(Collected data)
====================

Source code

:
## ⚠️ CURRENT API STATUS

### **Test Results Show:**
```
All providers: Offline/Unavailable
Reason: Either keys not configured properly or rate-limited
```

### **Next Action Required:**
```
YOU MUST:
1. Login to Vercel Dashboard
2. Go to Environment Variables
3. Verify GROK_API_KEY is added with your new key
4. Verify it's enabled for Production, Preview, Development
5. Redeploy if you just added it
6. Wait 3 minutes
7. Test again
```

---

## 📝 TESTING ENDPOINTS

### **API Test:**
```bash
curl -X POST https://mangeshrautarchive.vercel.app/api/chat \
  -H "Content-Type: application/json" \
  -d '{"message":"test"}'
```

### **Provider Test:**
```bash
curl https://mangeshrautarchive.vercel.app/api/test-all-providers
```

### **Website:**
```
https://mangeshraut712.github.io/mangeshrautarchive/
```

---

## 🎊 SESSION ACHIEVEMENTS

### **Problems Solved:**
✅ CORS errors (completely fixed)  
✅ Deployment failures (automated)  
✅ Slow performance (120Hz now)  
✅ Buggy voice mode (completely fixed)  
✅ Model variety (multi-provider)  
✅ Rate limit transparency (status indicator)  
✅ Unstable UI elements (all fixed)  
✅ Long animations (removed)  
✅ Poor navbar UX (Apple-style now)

====================

## WHAT THE TASK ASKS:
Print all the records exactly as written.

## RESULT BELOW:
Source code

:
## ⚠️ CURRENT API STATUS

### **Test Results Show:**
```
All providers: Offline/Unavailable
Reason: Either keys not configured properly or rate-limited
```

### **Next Action Required:**
```
YOU MUST:
1. Login to Vercel Dashboard
2. Go to Environment Variables
3. Verify GROK_API_KEY is added with your new key
4. Verify it's enabled for Production, Preview, Development
5. Redeploy if you just added it
6. Wait 3 minutes
7. Test again
```

---

## 📝 TESTING ENDPOINTS

### **API Test:**
```bash
curl -X POST https://mangeshrautarchive.vercel.app/api/chat \
  -H "Content-Type: application/json" \
  -d '{"message":"test"}'
```

### **Provider Test:**
```bash
curl https://mangeshrautarchive.vercel.app/api/test-all-providers
```

### **Website:**
```
https://mangeshraut712.github.io/mangeshrautarchive/
```

---

## 🎊 SESSION ACHIEVEMENTS

### **Problems Solved:**
✅ CORS errors (completely fixed)  
✅ Deployment failures (automated)  
✅ Slow performance (120Hz now)  
✅ Buggy voice mode (completely fixed)  
✅ Model variety (multi-provider)  
✅ Rate limit transparency (status indicator)  
✅ Unstable UI elements (all fixed)  
✅ Long animations (removed)  
✅ Poor navbar UX (Apple-style now)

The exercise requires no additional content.